13. Because the local committee failed to consider the photographs mentioned in the affidavit, reproduced above, and because they failed to produce the file and the proceedings before them, this court is then required to consider those photographs de novo in this appeal.  The depositions of Mr. Foot were not contradicted by the commissioner.  Those depositions show that indeed Halvor had permanent house and cottage that he occupied, at the Ranch, when he was in Kenya.  A home is where one lives permanently with or without family members.  With afore stated deposition, which was not contradicted, the local committee erred to find that there was no proof that Halvor had a permanent home in Kenya.  The proof is there.  That proof I find and I hold satisfies the definition of residence under section 2 of Cap 470.  Halvor was resident in Kenya and accordingly there ought not to have been deemed interest on the loans Halvor granted the Ranch as required under section 16 (2) (j) of Cap 470.

14. The fact that there are invoices raised by the Ranch in Halvor’s name does not deter the court finding as above.  This is because of Mr.
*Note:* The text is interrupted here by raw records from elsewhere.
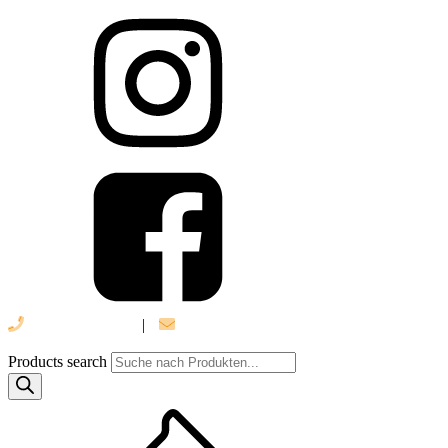
039 888 522 48
|
info@daniel-verlag.de
Products search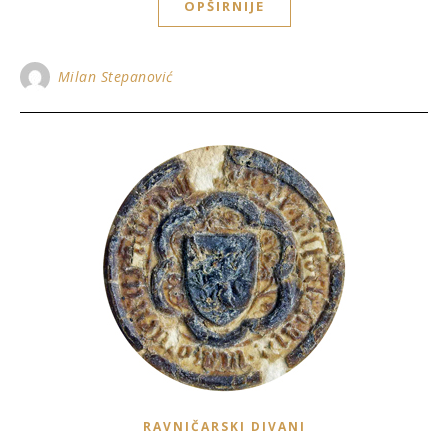
OPŠIRNIJE
Milan Stepanović
RAVNIČARSKI DIVANI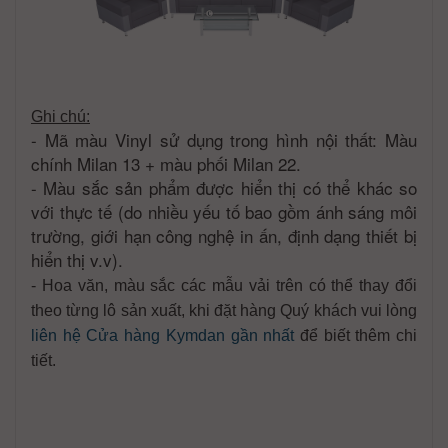
Ghi chú:
- Mã màu Vinyl sử dụng trong hình nội thất: Màu
chính Milan 13 + màu phối Milan 22.
- Màu sắc sản phẩm được hiển thị có thể khác so
với thực tế (do nhiều yếu tố bao gồm ánh sáng môi
trường, giới hạn công nghệ in ấn, định dạng thiết bị
hiển thị v.v).
- Hoa văn, màu sắc các mẫu vải trên có thể thay đổi
theo từng lô sản xuất, khi đặt hàng Quý khách vui lòng
liên hệ Cửa hàng Kymdan gần nhất
để biết thêm chi
tiết.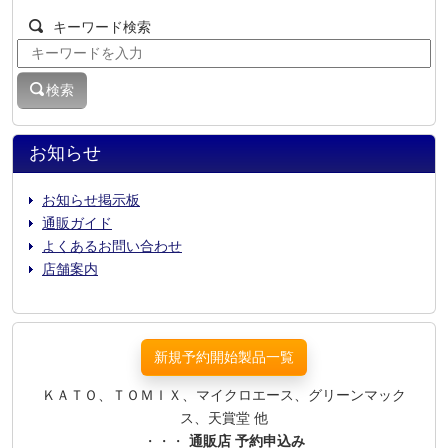
キーワード検索
検索
お知らせ
お知らせ掲示板
通販ガイド
よくあるお問い合わせ
店舗案内
新規予約開始製品一覧
ＫＡＴＯ、ＴＯＭＩＸ、マイクロエース、グリーンマック
ス、天賞堂 他
・・・
通販店 予約申込み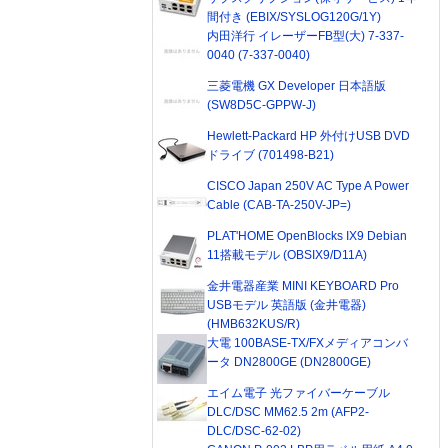
間付き (EBIX/SYSLOG120G/1Y)
内田洋行 イレーザーFB型(大) 7-337-
0040 (7-337-0040)
三菱電機 GX Developer 日本語版
(SW8D5C-GPPW-J)
Hewlett-Packard HP 外付けUSB DVD
ドライブ (701498-B21)
CISCO Japan 250V AC Type A Power
Cable (CAB-TA-250V-JP=)
PLAT'HOME OpenBlocks IX9 Debian
11搭載モデル (OBSIX9/D11A)
金井電器産業 MINI KEYBOARD Pro
USBモデル 英語版 (金井電器)
(HMB632KUS/R)
大電 100BASE-TX/FXメディアコンバ
ータ DN2800GE (DN2800GE)
エイム電子 光ファイバーケーブル
DLC/DSC MM62.5 2m (AFP2-
DLC/DSC-62-02)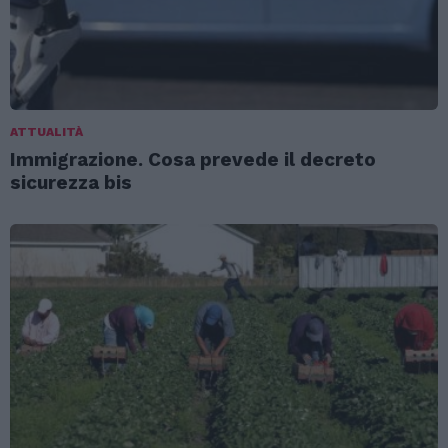
ATTUALITÀ
Immigrazione. Cosa prevede il decreto
sicurezza bis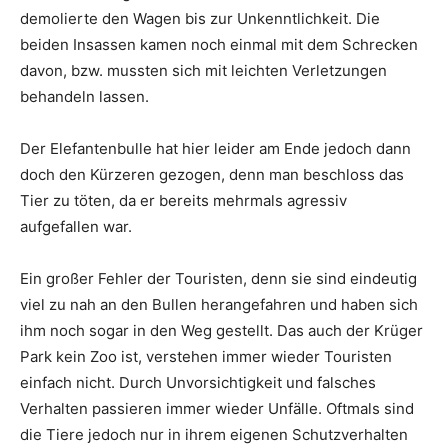
demolierte den Wagen bis zur Unkenntlichkeit. Die
beiden Insassen kamen noch einmal mit dem Schrecken
davon, bzw. mussten sich mit leichten Verletzungen
behandeln lassen.
Der Elefantenbulle hat hier leider am Ende jedoch dann
doch den Kürzeren gezogen, denn man beschloss das
Tier zu töten, da er bereits mehrmals agressiv
aufgefallen war.
Ein großer Fehler der Touristen, denn sie sind eindeutig
viel zu nah an den Bullen herangefahren und haben sich
ihm noch sogar in den Weg gestellt. Das auch der Krüger
Park kein Zoo ist, verstehen immer wieder Touristen
einfach nicht. Durch Unvorsichtigkeit und falsches
Verhalten passieren immer wieder Unfälle. Oftmals sind
die Tiere jedoch nur in ihrem eigenen Schutzverhalten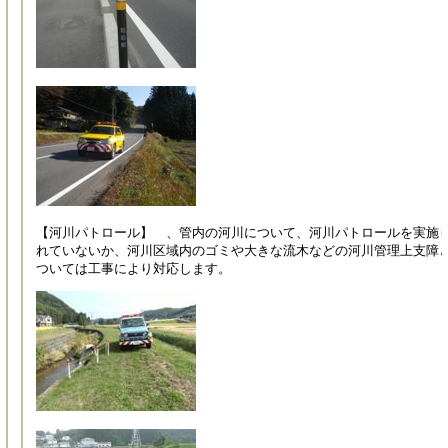
【河川パトロール】 、管内の河川について、河川パトロールを実施
れていないか、河川区域内のゴミや大きな流木などの河川管理上支障
ついては工事により対応します。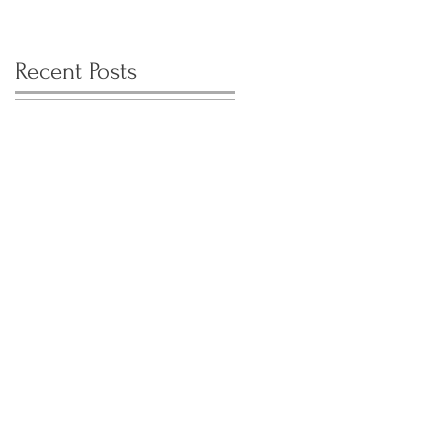
Recent Posts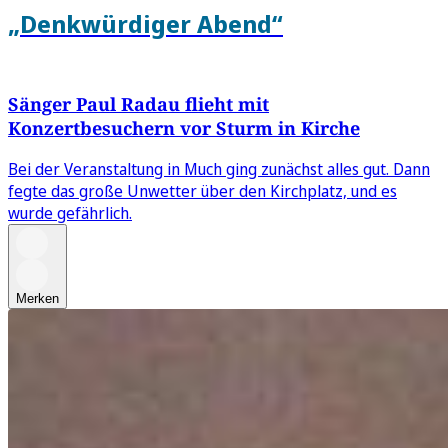
„Denkwürdiger Abend“
Sänger Paul Radau flieht mit
Konzertbesuchern vor Sturm in Kirche
Bei der Veranstaltung in Much ging zunächst alles gut. Dann
fegte das große Unwetter über den Kirchplatz, und es
wurde gefährlich.
Merken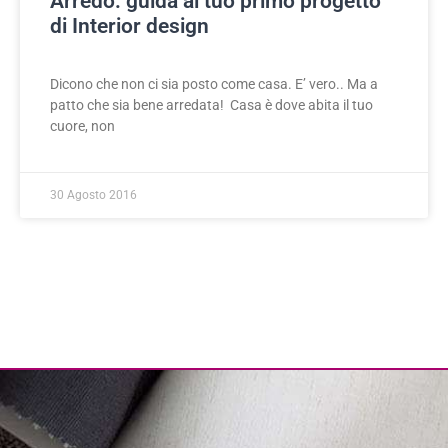
Arredo: guida al tuo primo progetto
di Interior design
Dicono che non ci sia posto come casa. E’ vero.. Ma a
patto che sia bene arredata! Casa è dove abita il tuo
cuore, non
30 Agosto 2016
Foot’s deposition that Halvor often paid for his friends who visited the Ranch.  The deposition was not contradicted.

15. I concur with the submissions of the learned counsel for the Ranch that the Local Committee erred to have considered The Double Taxation Relief (Kenya/Norway) Arrangements Notice 1973.  The determination of the residence or otherwise of Halvor ought to have been as provided in Cap 470.  Under that legislation the term residence is defined and there was no need to go beyond that legislation.

16. In the end the appeal does succeed.  The Ruling of the local committee (Nyeri) dated 5th June 2015 is hereby set aside.  The Respondent shall pay the costs of this appeal.

DATED, SIGNED and DELIVERED at NAIROBI this 5th day of AUGUST 2020.

MARY KASANGO

JUDGE

Before Justice Mary Kasango

C/A Sophie

For the Appellant:

For the Respondent:

ORDER

This decision is hereby virtually delivered this 5thday of August, 2020.